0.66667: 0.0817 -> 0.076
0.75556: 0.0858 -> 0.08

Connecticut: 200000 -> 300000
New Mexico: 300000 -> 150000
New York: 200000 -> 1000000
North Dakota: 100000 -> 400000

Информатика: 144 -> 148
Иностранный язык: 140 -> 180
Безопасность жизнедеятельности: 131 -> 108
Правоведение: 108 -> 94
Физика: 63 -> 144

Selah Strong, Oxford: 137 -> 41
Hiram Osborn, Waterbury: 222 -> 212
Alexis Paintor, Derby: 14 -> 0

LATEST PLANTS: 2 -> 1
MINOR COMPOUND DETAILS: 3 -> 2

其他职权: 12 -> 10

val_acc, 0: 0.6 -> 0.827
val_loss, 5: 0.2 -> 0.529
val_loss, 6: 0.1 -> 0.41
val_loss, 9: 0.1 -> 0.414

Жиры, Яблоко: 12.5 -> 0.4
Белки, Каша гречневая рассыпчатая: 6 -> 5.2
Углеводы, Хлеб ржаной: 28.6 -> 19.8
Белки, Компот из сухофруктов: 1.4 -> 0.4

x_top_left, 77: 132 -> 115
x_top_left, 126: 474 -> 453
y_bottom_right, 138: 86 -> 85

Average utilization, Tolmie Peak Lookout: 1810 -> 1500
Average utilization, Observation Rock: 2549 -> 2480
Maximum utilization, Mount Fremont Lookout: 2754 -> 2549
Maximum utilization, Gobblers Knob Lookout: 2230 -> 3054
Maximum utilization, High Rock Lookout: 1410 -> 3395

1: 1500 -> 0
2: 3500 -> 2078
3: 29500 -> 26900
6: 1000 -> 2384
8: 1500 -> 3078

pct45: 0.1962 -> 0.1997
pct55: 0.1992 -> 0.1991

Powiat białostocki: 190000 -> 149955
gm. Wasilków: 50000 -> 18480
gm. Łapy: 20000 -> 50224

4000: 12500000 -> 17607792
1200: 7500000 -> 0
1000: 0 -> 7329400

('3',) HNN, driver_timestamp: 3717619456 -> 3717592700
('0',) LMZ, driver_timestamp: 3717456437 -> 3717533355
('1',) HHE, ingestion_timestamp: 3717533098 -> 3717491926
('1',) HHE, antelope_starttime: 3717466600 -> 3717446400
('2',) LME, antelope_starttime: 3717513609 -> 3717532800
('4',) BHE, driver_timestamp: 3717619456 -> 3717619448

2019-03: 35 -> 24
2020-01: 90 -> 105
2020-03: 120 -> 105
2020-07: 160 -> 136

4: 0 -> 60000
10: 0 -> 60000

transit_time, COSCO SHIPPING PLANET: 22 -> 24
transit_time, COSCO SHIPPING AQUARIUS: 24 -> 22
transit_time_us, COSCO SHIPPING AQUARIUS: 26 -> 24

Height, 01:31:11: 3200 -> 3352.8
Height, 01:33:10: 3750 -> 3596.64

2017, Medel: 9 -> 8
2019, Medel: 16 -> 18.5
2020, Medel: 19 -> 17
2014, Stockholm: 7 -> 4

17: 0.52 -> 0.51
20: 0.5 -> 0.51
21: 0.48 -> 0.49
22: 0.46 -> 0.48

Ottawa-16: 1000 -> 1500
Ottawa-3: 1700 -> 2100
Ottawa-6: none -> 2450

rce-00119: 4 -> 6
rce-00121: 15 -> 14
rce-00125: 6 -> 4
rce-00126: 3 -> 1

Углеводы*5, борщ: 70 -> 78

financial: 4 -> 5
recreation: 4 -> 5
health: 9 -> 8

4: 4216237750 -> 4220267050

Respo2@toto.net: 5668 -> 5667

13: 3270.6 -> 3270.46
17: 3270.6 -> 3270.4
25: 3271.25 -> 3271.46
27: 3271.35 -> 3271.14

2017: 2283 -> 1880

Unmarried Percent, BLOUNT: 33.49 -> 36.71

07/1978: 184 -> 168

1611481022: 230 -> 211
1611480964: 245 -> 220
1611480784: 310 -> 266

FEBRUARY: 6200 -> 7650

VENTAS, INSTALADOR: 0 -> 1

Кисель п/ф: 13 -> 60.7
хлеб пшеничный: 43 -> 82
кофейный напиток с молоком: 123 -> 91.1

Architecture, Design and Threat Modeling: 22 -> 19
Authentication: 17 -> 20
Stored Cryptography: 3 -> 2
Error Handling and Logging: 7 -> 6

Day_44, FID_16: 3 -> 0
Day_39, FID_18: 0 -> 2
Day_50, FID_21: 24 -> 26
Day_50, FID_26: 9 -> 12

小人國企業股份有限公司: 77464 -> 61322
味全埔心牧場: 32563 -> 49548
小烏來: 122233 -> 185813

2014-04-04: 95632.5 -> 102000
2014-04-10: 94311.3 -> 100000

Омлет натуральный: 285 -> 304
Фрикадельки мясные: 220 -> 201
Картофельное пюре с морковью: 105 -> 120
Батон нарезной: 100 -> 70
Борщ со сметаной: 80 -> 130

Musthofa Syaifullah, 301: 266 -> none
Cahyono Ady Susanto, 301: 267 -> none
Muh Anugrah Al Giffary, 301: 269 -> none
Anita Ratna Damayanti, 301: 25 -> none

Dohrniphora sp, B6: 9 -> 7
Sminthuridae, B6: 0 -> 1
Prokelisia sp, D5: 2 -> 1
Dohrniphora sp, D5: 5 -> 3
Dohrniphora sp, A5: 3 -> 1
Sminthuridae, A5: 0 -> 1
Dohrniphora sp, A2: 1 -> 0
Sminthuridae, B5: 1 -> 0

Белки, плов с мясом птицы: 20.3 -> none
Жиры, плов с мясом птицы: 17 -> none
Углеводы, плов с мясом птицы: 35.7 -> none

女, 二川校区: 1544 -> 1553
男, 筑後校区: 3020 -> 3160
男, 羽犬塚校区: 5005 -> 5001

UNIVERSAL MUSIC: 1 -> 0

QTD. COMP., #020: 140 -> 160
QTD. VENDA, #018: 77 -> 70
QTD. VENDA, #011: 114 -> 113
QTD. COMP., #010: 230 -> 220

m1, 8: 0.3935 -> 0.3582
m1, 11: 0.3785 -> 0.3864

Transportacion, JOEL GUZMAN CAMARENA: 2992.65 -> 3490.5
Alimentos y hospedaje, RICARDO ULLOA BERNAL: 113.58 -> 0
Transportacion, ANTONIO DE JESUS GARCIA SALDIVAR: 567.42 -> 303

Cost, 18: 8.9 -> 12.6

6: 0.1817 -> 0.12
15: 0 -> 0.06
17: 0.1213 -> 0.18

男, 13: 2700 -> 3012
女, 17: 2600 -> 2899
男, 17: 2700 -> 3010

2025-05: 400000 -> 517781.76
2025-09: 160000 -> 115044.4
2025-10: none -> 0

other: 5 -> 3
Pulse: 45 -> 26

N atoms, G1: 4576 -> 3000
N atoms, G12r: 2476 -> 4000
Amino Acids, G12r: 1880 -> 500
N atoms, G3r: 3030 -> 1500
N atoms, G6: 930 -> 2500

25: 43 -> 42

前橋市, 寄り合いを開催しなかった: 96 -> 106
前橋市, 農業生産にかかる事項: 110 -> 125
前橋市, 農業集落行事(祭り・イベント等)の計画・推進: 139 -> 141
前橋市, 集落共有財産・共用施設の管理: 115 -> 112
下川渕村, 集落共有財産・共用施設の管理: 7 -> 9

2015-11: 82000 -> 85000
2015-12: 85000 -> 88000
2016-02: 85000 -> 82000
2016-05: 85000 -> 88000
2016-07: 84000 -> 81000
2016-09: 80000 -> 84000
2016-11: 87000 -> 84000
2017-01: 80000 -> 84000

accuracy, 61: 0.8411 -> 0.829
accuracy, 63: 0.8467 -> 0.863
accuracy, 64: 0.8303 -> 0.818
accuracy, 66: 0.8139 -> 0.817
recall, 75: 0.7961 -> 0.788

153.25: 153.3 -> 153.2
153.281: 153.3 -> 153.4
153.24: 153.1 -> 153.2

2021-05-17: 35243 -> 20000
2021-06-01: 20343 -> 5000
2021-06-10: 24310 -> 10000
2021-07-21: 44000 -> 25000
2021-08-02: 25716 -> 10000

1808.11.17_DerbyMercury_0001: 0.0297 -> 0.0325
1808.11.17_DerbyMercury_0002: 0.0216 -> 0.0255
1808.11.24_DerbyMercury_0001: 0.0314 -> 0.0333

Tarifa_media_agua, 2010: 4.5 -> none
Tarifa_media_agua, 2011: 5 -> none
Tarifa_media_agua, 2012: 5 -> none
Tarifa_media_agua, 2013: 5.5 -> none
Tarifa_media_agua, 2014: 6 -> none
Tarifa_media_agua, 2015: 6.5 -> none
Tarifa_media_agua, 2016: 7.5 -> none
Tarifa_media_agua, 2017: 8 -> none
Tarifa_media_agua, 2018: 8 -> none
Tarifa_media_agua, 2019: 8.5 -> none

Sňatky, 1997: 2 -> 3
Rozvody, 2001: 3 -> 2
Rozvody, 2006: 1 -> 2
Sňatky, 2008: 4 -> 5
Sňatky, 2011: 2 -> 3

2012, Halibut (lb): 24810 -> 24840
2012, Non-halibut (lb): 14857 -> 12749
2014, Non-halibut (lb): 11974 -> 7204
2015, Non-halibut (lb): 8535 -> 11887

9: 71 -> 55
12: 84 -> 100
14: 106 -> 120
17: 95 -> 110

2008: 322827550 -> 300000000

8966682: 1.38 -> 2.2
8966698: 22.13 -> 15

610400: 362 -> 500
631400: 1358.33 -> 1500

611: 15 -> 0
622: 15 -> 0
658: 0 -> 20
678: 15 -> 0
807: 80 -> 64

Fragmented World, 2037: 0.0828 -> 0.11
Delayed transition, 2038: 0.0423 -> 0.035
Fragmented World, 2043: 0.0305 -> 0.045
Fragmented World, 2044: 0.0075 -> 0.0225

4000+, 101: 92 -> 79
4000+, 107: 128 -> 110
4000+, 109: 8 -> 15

*AIM OF THE EXERCISE*
Return exactly the lines from the one containing "658: 0 -> 20" to the last line of the data, and nothing more.

*RESPONSE FOR THIS EXERCISE*
658: 0 -> 20
678: 15 -> 0
807: 80 -> 64

Fragmented World, 2037: 0.0828 -> 0.11
Delayed transition, 2038: 0.0423 -> 0.035
Fragmented World, 2043: 0.0305 -> 0.045
Fragmented World, 2044: 0.0075 -> 0.0225

4000+, 101: 92 -> 79
4000+, 107: 128 -> 110
4000+, 109: 8 -> 15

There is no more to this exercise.